- Genre: Drama; Thriller;
- Based on: The Beast Must Die by Nicholas Blake
- Developed by: Gaby Chiappe
- Written by: Gaby Chiappe
- Directed by: Dome Karukoski
- Starring: Cush Jumbo; Jared Harris; Billy Howle;
- Composer: Matthew Herbert
- Country of origin: United Kingdom
- Original language: English
- No. of series: 1
- No. of episodes: 5

Production
- Executive producers: Marina Brackenbury; Emma Broughton; Gaby Chiappe; Arnon Milchan; Yariv Milchan; Nathaniel Parker; Ed Rubin; Michael Schaefer; David W. Zucker;
- Producers: Sarada McDermott; Joanie Blaikie;
- Cinematography: Joel Devlin
- Editors: Mike Jones; Dan Roberts;
- Running time: 56–63 minutes
- Production companies: New Regency Television International; Scott Free Productions;

Original release
- Network: BritBox
- Release: May 27 – June 17, 2021

= The Beast Must Die (TV series) =

The Beast Must Die is a British thriller television series based on the novel of the same name by Nicholas Blake, adapted for television by Gaby Chiappe. It concerns a mother's grief for her son who was killed in a car accident. She takes matters into her own hands by posing as a novelist to ingratiate herself into the family of the man whom she believes to be responsible for her son's death.

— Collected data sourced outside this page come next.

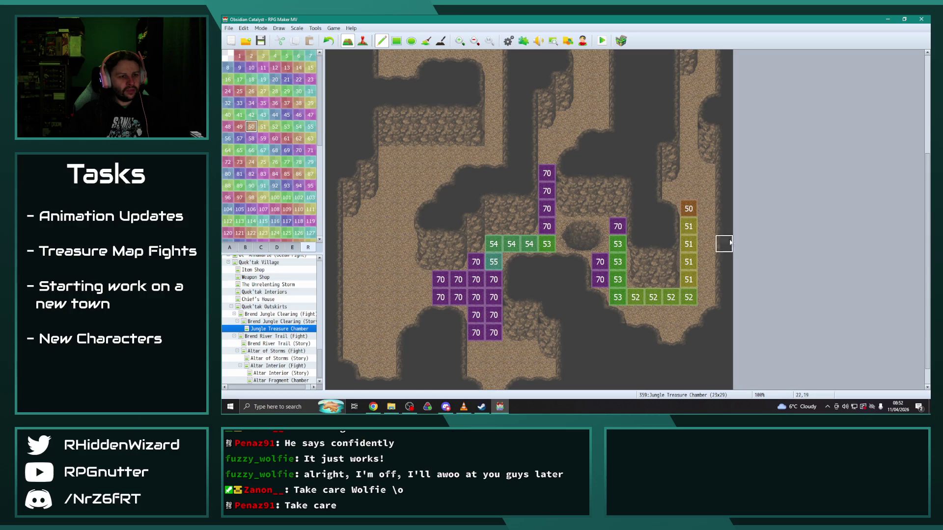
scroll(707, 216, "up", 1)
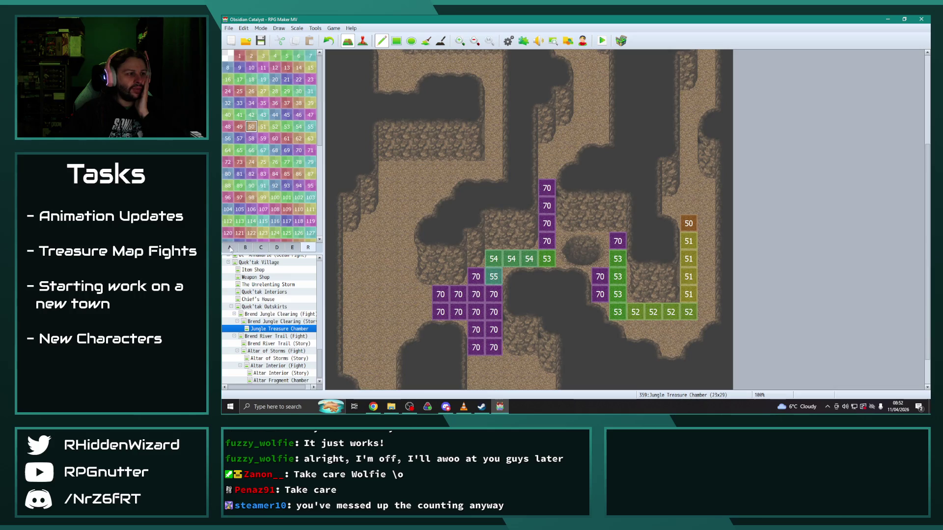
key("F5")
left_click_drag(672, 215, 672, 229)
Step: Paint two dark tiles in column 18 with the cave floor tile
right_click(690, 223)
left_click(653, 221)
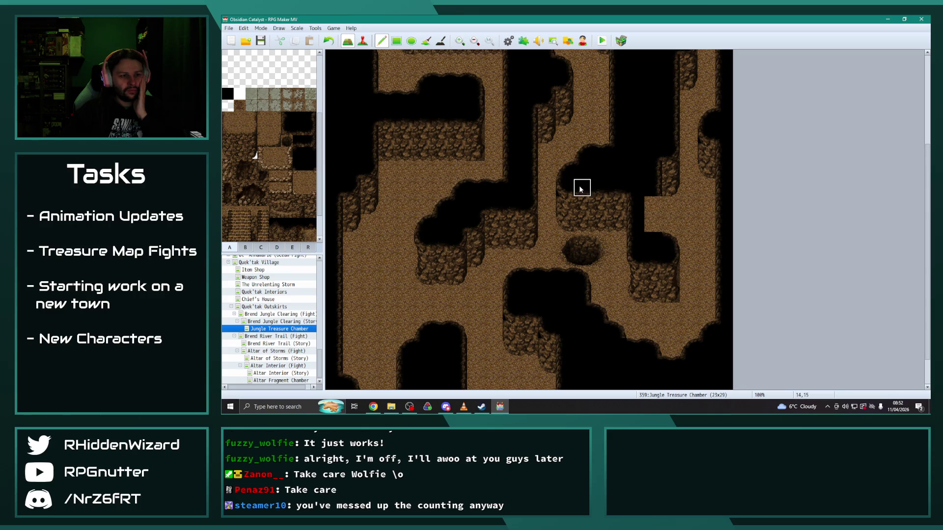
left_click(653, 240)
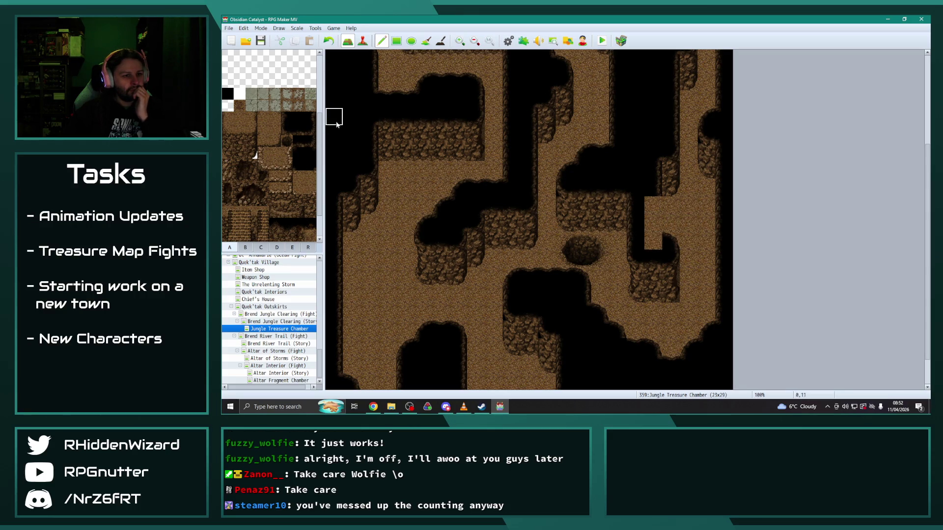
Step: Fill the stray dirt cell at 18,18 with the black void tile from tileset B
left_click(245, 247)
left_click(275, 118)
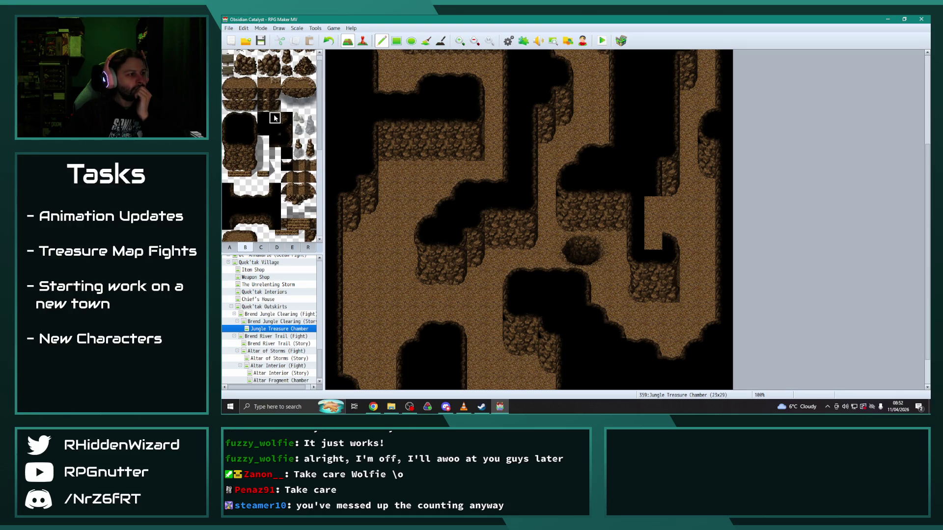
left_click(653, 241)
left_click(251, 129)
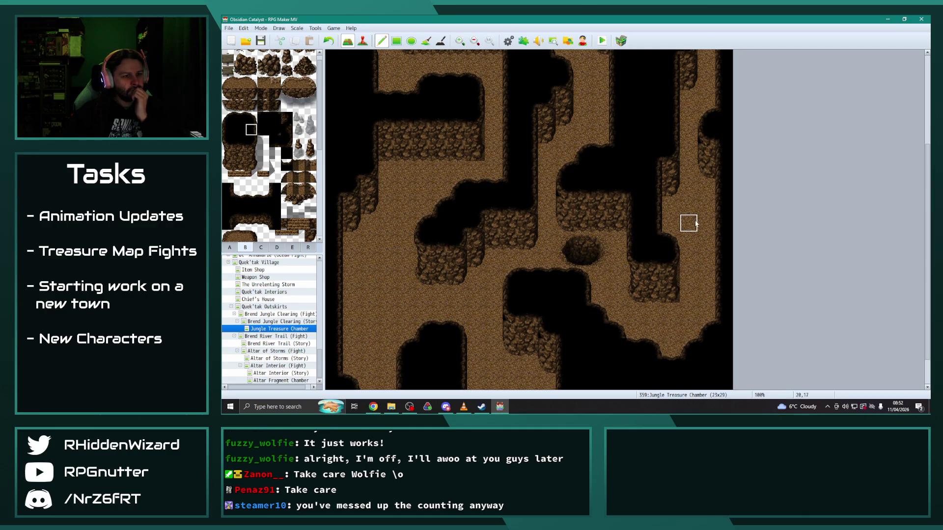
left_click(308, 247)
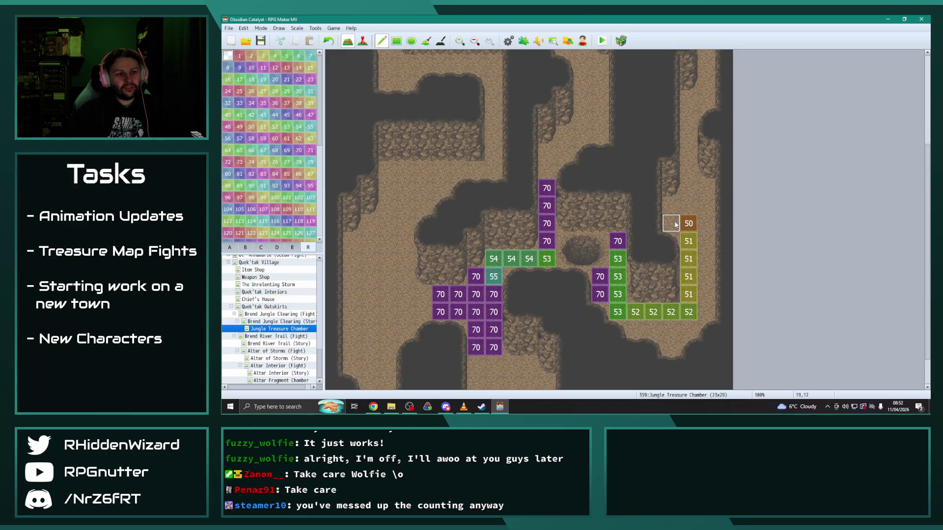
Step: Paint regions 50, 49 and 48 up the right-hand column
scroll(679, 227, "up", 1)
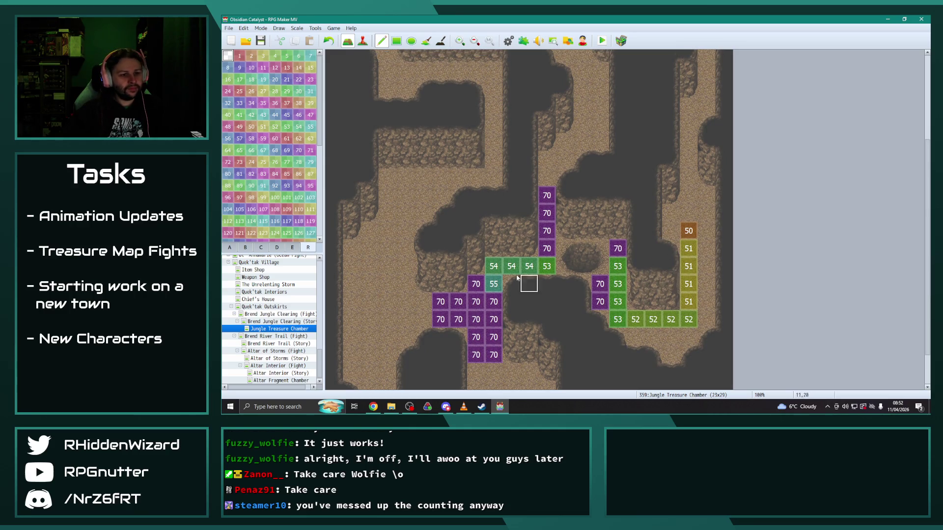
scroll(690, 253, "up", 2)
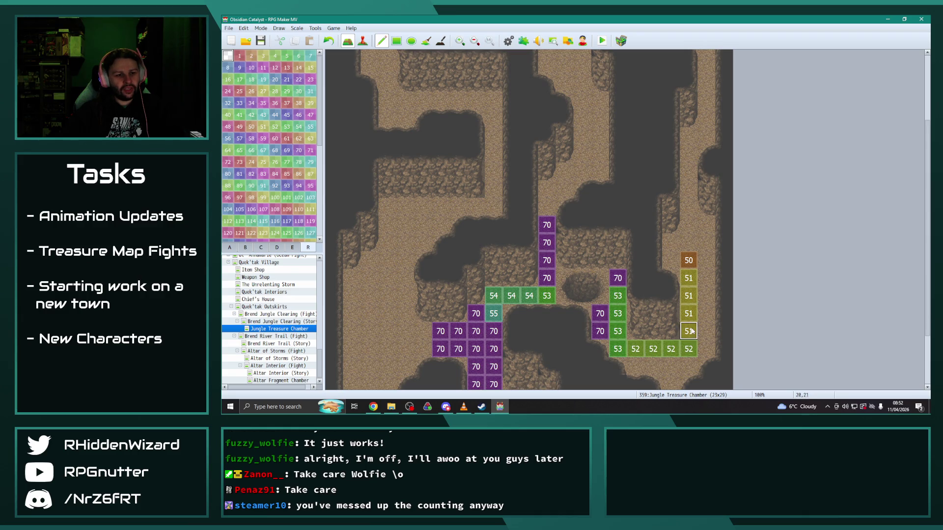
scroll(688, 242, "up", 2)
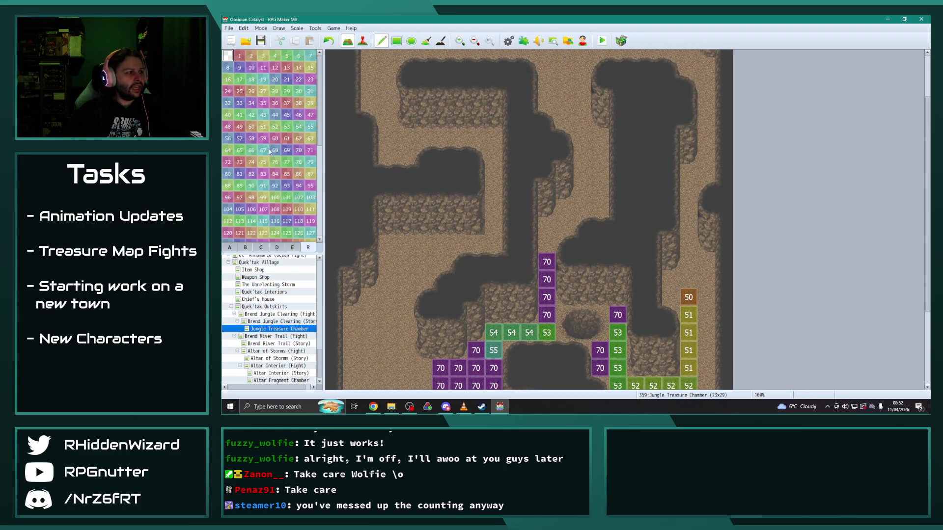
left_click(252, 127)
mouse_move(686, 281)
left_mouse_down()
mouse_move(688, 174)
mouse_move(707, 158)
mouse_move(707, 111)
mouse_move(688, 111)
left_mouse_up()
left_click(239, 126)
left_click(228, 126)
Step: Paint region 46 from the top corner leftward, then region 45 further left along the top row
left_click(310, 115)
scroll(638, 147, "up", 2)
left_click(298, 114)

The series premiered in the United Kingdom on BritBox on 27 May 2021, and ran for one series of 5 episodes until 17 June 2021. A second series was in development, titled A Sword In My Bones. ITVX, which absorbed Britbox, announced it would not proceed.
There had been earlier film adaptations of the original novel, including Que la bête meure (1969), by Claude Chabrol.

==Premise==
Following the death of her son in a hit and run, all Frances Cairnes wants is to hunt down and kill the person she believes is responsible. When she believes she has tracked him down, she tricks her way into his house and plots his murder from within. Meantime, the new police inspector in the area has found out that his predecessor didn't do a thorough job with the original investigation, and is seeking answers himself.

==Cast and characters==
- Cush Jumbo as Frances Cairnes
- Billy Howle as Nigel Strangeways
- Nathaniel Parker as Blount
- Maeve Dermody as Violet
- Douggie McMeekin as Vincent O'Brien
- Mia Tomlinson as Lena
- Geraldine James as Joy
- Jared Harris as George Rattery
- Barney Sayburn as Phil Rattery
- William Llande as Martie Cairnes

==Episodes==

| No. | Title | Directed by | Written by | Original release date |
|---|---|---|---|---|
| 1 | "Episode 1" | Dome Karukoski | Gaby Chiappe | May 27, 2021 |
| 2 | "Episode 2" | Dome Karukoski | Gaby Chiappe | May 27, 2021 |
| 3 | "Episode 3" | Dome Karukoski | Gaby Chiappe | June 3, 2021 |
| 4 | "Episode 4" | Dome Karukoski | Gaby Chiappe | June 10, 2021 |
| 5 | "Episode 5" | Dome Karukoski | Gaby Chiappe | June 17, 2021 |

==Production==
The series was filmed on the Isle of Wight.
Many of the scenes were filmed in the West Isle of Wight AONB, including Compton Farm, where adjacent scenes of the ‘island’ and the UK mainland were filmed at opposite ends of the same farm complex.

==Release==
The miniseries premiered on May 27, 2021, on BritBox. It aired on AMC+ on July 5, 2021, and on AMC on July 12, 2021.

==Critical response==
The Beast Must Die has received positive reviews from critics. On Rotten Tomatoes, the series holds an approval rating of 85% based on 20 critic reviews, with an average rating of 7.48/10. The website's critical consensus reads, "Cush Jumbo and Jared Harris make for thrilling combatants in The Beast Must Die, a coiled potboiler that excels with deft performances and rich atmosphere." On Metacritic, it has a score of 73 out of 100 based on 9 critics, indicating "Generally favorable".